### What the task requires
How many lines below contain the word "Trainee"? Give only the number.
Data Start Marker
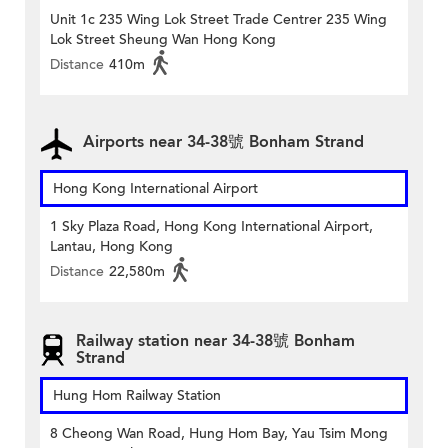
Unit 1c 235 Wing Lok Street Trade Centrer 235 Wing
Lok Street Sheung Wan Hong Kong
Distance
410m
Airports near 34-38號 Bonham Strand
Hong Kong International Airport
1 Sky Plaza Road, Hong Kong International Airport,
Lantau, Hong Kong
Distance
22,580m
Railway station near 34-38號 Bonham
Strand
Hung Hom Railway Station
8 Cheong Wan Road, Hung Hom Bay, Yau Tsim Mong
Data End Marker
Data Start Marker
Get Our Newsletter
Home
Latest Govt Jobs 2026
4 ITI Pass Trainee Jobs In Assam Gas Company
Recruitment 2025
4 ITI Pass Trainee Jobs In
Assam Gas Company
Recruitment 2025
Data End Marker
Data Start Marker
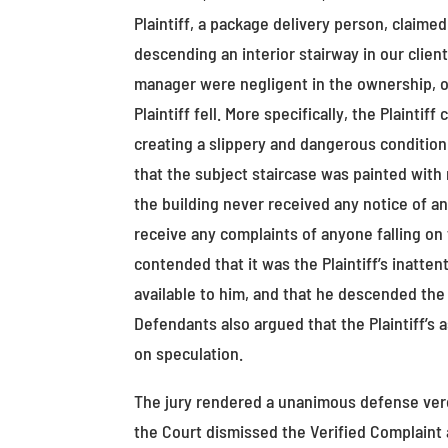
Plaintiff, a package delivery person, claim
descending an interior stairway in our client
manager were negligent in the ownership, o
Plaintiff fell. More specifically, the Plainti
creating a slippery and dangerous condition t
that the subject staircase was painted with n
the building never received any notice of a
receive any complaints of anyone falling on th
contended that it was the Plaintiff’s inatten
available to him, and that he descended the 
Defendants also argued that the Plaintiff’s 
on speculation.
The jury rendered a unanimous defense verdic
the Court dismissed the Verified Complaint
Data End Marker
### Result for this task
2